**What you will do**. Copy the data below with "Read More" swapped for "Learn More" and nothing else altered. Leave the pictures out.
=======
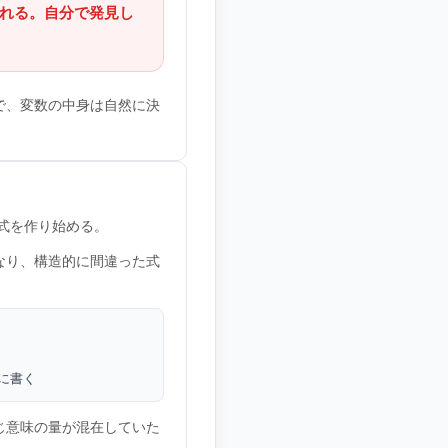
忘れる。自分で発見し
で、変数の中身は自然に決
ら式を作り始める。
なり、構造的に間違った式
に書く
じ意味の量が混在していた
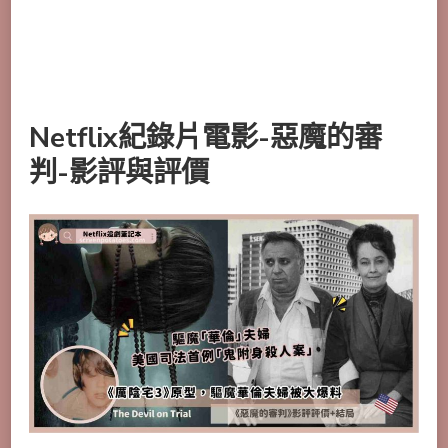
Netflix紀錄片電影-惡魔的審
判-影評與評價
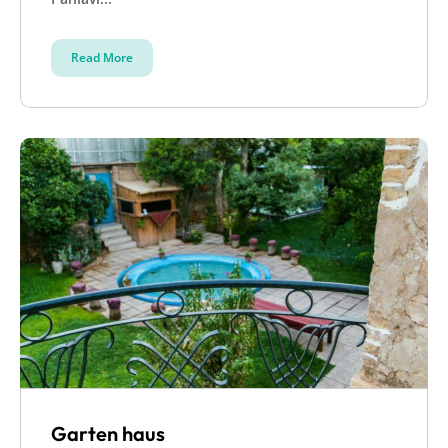
Read More
Garten haus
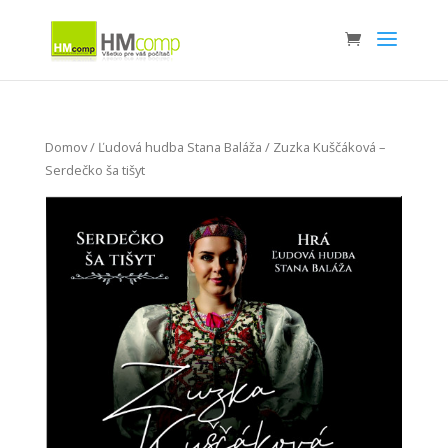
Domov
/
Ľudová hudba Stana Baláža
/ Zuzka Kuščáková –
Serdečko ša tišyt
=======
**Solution to this exercise**.
忘れる。自分で発見し
で、変数の中身は自然に決
ら式を作り始める。
なり、構造的に間違った式
に書く
じ意味の量が混在していた
Netflix紀錄片電影-惡魔的審
判-影評與評價
Learn More
Garten haus
Domov
/
Ľudová hudba Stana Baláža
/ Zuzka Kuščáková –
Serdečko ša tišyt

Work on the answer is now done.